Verilen veriler:
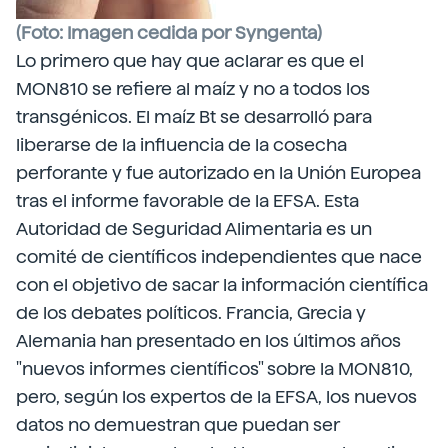
(Foto: Imagen cedida por Syngenta)
Lo primero que hay que aclarar es que el
MON810 se refiere al maíz y no a todos los
transgénicos. El maíz Bt se desarrolló para
liberarse de la influencia de la cosecha
perforante y fue autorizado en la Unión Europea
tras el informe favorable de la EFSA. Esta
Autoridad de Seguridad Alimentaria es un
comité de científicos independientes que nace
con el objetivo de sacar la información científica
de los debates políticos. Francia, Grecia y
Alemania han presentado en los últimos años
"nuevos informes científicos" sobre la MON810,
pero, según los expertos de la EFSA, los nuevos
datos no demuestran que puedan ser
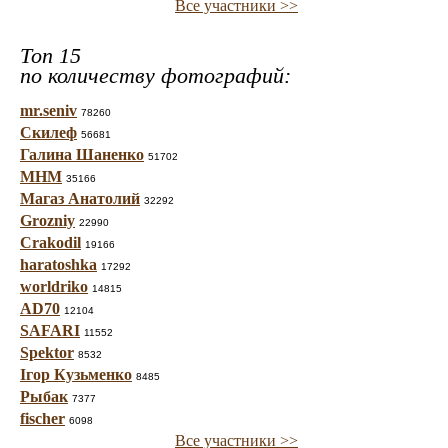
Все участники >>
Топ 15
по количеству фотографий:
mr.seniv
78260
Скилеф
56681
Галина Шаненко
51702
МНМ
35166
Магаз Анатолий
32292
Grozniy
22990
Crakodil
19166
haratoshka
17292
worldriko
14815
AD70
12104
SAFARI
11552
Spektor
8532
Ігор Кузьменко
8485
Рыбак
7377
fischer
6098
Все участники >>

Görev ayrıntıları: Yukarıdaki bütün öğelerdeki satırları, görselleri dışarıda bırakarak hiçbir değişiklik yapmadan yeniden yazar mısın?

Tamamlanan görev:
(Foto: Imagen cedida por Syngenta)
Lo primero que hay que aclarar es que el
MON810 se refiere al maíz y no a todos los
transgénicos. El maíz Bt se desarrolló para
liberarse de la influencia de la cosecha
perforante y fue autorizado en la Unión Europea
tras el informe favorable de la EFSA. Esta
Autoridad de Seguridad Alimentaria es un
comité de científicos independientes que nace
con el objetivo de sacar la información científica
de los debates políticos. Francia, Grecia y
Alemania han presentado en los últimos años
"nuevos informes científicos" sobre la MON810,
pero, según los expertos de la EFSA, los nuevos
datos no demuestran que puedan ser
Все участники >>
Топ 15
по количеству фотографий:
mr.seniv
78260
Скилеф
56681
Галина Шаненко
51702
МНМ
35166
Магаз Анатолий
32292
Grozniy
22990
Crakodil
19166
haratoshka
17292
worldriko
14815
AD70
12104
SAFARI
11552
Spektor
8532
Ігор Кузьменко
8485
Рыбак
7377
fischer
6098
Все участники >>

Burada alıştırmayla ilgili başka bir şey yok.